Date:June 15, 2016, 4 a.m.
Position:13 59.00 S, 153 20.00 E

We smashed out a whopping 165 miles under sail today. Even better, the 25-knot winds held so steady that we didn’t have to touch the sail trim or the Monitor for the entire 24-hour period. We stayed pegged right on course. It almost felt like we were cheating. I took full advantage and caught up on my rest as the boat surfed over the seas. It’s getting warmer now as we sail into the low-teen latitudes, and this afternoon when the cabin was closed up the heat down below was stifling. Cracking the forward hatch even an inch open in these conditions would lead to an inevitable 20-30 gallons of saltwater pouring in. The nights are cool and pleasant, and we spend the hot days under the protection of the shade awning. We don’t wear a scrap of clothes.

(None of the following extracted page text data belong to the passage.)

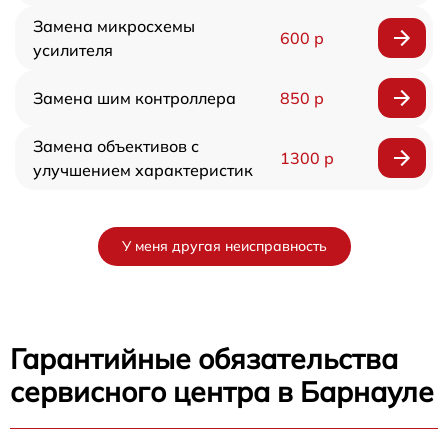
Замена микросхемы
600 р
усилителя
Замена шим контроллера
850 р
Замена объективов с
1300 р
улучшением характеристик
У меня другая неисправность
Гарантийные обязательства
сервисного центра в Барнауле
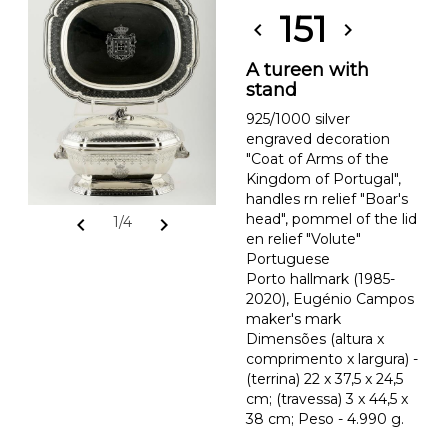
151
chevron_left
chevron_right
A tureen with
stand
925/1000 silver
engraved decoration
"Coat of Arms of the
Kingdom of Portugal",
handles rn relief "Boar's
head", pommel of the lid
chevron_left
chevron_right
1/4
en relief "Volute"
Portuguese
Porto hallmark (1985-
2020), Eugénio Campos
maker's mark
Dimensões (altura x
comprimento x largura) -
(terrina) 22 x 37,5 x 24,5
cm; (travessa) 3 x 44,5 x
38 cm; Peso - 4.990 g.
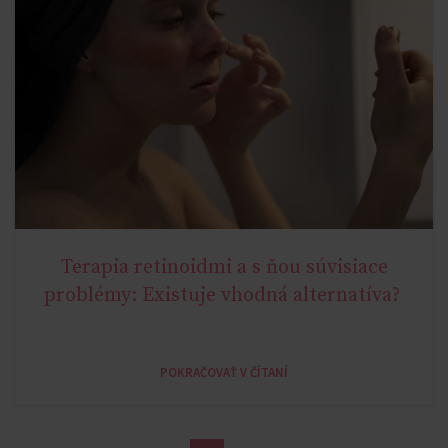
Terapia retinoidmi a s ňou súvisiace
AGE MIRACLE
problémy: Existuje vhodná alternatíva?
POKRAČOVAŤ V ČÍTANÍ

We’re sailing over the Coral Sea basin now, a flat area of sea-bed about 15-16,000 feet deep. The only way I can describe the color of the water is Electric Purple, like that flavor of Gatorade that you want to try but know you probably shouldn’t. When the sun hits behind the cresting wave tops, it turns the tips of the purple waves a deep emerald blue, like the ice in the glaciers of Alaska. It’s a stunning combo. To round out the picture, several dozen dolphins cruised just under the electric purple crystal swells and torpedoed their way around the boat for an hour or so. Looking back in our wake, one dolphin was leaping and making back-flips and cartwheels as the sun went low on the horizon.

I’m always amazed by the variety of oceanscapes, and how one area of the ocean feels completely different than the other. It’s like walking through a forest: you’re always in the trees, but you can walk 1/2 hour down the trail and the entire aspect of the forest will change from friendly to gloomy, from scary to familiar. The oceanscape changes constantly in a similar manner, and it is for this reason that I will never got tired of sailing across the endless, shifting horizons.

Each night we pull the moon back a little further in the sky and have it for an extra hour or so on the night watch. Taz is so proud of himself every time he spies the moon. He’s always the first one on board to spot it rising each day. “MOOOEY!” he shouts with a stiffened arm and pointing little finger quivering to touch the moon. As I write, the moon is setting, beaming shafts and patches of eerie light down on the ocean. It’s like a UFO searchlight, quietly scanning the surface of some distant unknown place.